§ TASKS TO CARRY OUT:
• a. Transcribe the forum thread about single eyelids, starting at "They have surgery" and ending at "way you are!".
• b. In the forum thread about single eyelids, what did the MAC MA teach geeko to do?
• c. Write the next part of the forum thread about single eyelids, picking up after its final post.

§ SOURCE EXTRACT:
# I"m Jealous of People with Eyelids...



## xbeatofangelx (Feb 14, 2007)

Double eyelids that is, =[

being asian, with single eyelids only, I find it difficult to replicate a lot of the tutorials slash fotds I see here since I pretty much lack a crease. 

Does anyone feel my pain!? T____T


----------



## geeko (Feb 14, 2007)

yeah! babe! I feel your pain too. I have bloody single (worse part is...one side of my eye has a bit of hidden lids...so that my eyes look my big one smaller. Argh!) eye lids

and i'm unable to replicate alot of the tutorials here...it's so frustrating!

but the MAC MA taught me to use lighter colors in the inner corner of my eyes and darker/more intense colors at the outer corner and it works pretty well for me.

I can't do the dark color on crease and light color all over lid thing because of the lack of crease..gah!!!

bOO TO MY EYES. I hate them.


----------



## MissMarley (Feb 14, 2007)

grass is always greener- i have huge double eyelids, but they're also very deepset and make me look tired- it's also easy for even light makeup to look like TOO MUCH- like, trashy


----------



## hyperRealGurl (Feb 14, 2007)

Quote:

   Originally Posted by *xbeatofangelx* 

 
_Double eyelids that is, =[

being asian, with single eyelids only, I find it difficult to replicate a lot of the tutorials slash fotds I see here since I pretty much lack a crease. 

Does anyone feel my pain!? T____T_

 

try to place the color above ur crease... thats what i do... it  give you the illusion of having a lid


----------



## allan_willb (Feb 14, 2007)

my mac girlfriend has the same issue as you and she'd do this eyeliner trick and make herself have eye lids!


----------



## Raerae (Feb 14, 2007)

They have surgery for that if yah want!

Sides, I always thought asian eyes were so pretty...  

I'm in Miss Marley's boat, i have deepset eyes.  I would <3 to have no crease =p


----------



## macslut (Feb 14, 2007)

No No No!!!!  Don't do surgery.  You are beautiful just the way you are!

Everyone has issues that they have to work with.  Mine is that if I am a pound overweight, I get a double chin.  It doesn't go anywhere else....straight to the chin.  Not to mention  how much facial hair I have to take off.
	

	
	
		
		

		
			





But you work with what you are given.  I play up my eyes and lips.  Remember, there are no ugly women in this world...just careless women.  

And we are all beautiful. Period.


----------



## Beauty Mark (Feb 14, 2007)

If you do opt for surgery, please research it thoroughly. I've seen too many pics of botched surgery with the eyelids.

Also, I wouldn't use that tape stuff, because I've seen too many instances where it is very visible.

I have a slight crease from about the outer corner of my eye to the inner half. It's not that much better, but I'm sure you can look great without having any crease. I know I do


----------



## Pei (Feb 15, 2007)

Yep, be yourself, be beautiful.

§ RECORDED INFORMATION:
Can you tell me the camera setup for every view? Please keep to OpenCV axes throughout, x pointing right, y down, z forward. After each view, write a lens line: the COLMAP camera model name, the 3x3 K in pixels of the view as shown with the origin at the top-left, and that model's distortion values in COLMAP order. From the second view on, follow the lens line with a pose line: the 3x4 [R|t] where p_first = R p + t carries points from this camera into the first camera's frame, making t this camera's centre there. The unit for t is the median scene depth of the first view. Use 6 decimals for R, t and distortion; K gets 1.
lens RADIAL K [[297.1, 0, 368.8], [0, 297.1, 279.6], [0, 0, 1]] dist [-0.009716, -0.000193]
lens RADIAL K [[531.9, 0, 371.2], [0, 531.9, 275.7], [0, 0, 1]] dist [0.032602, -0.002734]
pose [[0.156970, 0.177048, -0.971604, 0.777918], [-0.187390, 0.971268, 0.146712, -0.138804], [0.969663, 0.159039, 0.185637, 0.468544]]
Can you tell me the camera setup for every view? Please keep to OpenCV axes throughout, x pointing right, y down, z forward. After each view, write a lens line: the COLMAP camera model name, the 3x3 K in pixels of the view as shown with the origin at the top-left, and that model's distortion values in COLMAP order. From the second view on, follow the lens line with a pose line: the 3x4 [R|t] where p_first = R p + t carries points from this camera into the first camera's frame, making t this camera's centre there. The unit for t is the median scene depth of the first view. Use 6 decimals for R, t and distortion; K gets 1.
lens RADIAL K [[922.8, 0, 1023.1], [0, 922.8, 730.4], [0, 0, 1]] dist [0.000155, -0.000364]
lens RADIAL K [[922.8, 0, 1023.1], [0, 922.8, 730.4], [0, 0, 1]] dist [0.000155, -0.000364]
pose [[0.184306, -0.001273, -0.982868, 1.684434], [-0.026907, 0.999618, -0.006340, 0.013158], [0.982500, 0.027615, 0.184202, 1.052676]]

§ ANSWERS TO THE TASKS:
• a.
They have surgery for that if yah want!

Sides, I always thought asian eyes were so pretty...  

I'm in Miss Marley's boat, i have deepset eyes.  I would <3 to have no crease =p


----------



## macslut (Feb 14, 2007)

No No No!!!!  Don't do surgery.  You are beautiful just the way you are!

• b. Use lighter colors in the inner corner of the eyes and darker, more intense colors at the outer corner.

• c.
Everyone is beautiful in their own way =)


----------



## xbeatofangelx (Feb 15, 2007)

Ooh yeah, I did research eye surgery but it looks way too risky and unnatural. I thought about calf reduction surgery as well! (Don't ask). 

Allan, did your friend just draw in eyelids lol?

and Hyperrealgurl, I have no creases to put eyeshadow over =[ hehe

But I'm glad that there are asian girls making tutorials for people like me, "eyelidless"! Kudos


----------



## Katja (Feb 15, 2007)

*I have almost no lid, but I have found a way to use what I have.  Experiment more with your eye colors and application and see if something better works for you. 
	

	
	
		
		

		
		
	


	




  And just toss out the general eye application rules... make your own rules. 
	

	
	
		
		

		
		
	


	




Work it girl! *


----------



## thestarsfall (Feb 15, 2007)

I always loved Asian Eyes....

I hate how high my brows are from my creases (which are too deep IMO) and so whenever a makeup-look calls for some colour up to the brows I freak out cuz it would look like clownish on me...


----------



## xsnowwhite (Feb 15, 2007)

ahh i hate this because only one of my eyes is like that and i never know what to do with it.


----------



## asnbrb (Feb 15, 2007)

I've got creaseless eyes.  Take what makeupnewbie said and place the colors from lightest to darkest, from the inner to the outer corners.  I used to wish that I had creases, but I realized that it's what makes me a little more "Asian" (not that I can't be "a little more Asian" since I'm 100%)


----------



## cyens (Feb 15, 2007)

yeah, people with a crease hate its, people without one wants one...

I guess people only want what they dont have.

I have a big crease, trust me, I wish I had asian eyes, theyre sooo cute and sexy! Plus when you get old you get waaayyy lesss wrinkles!


----------



## ginger9 (Feb 15, 2007)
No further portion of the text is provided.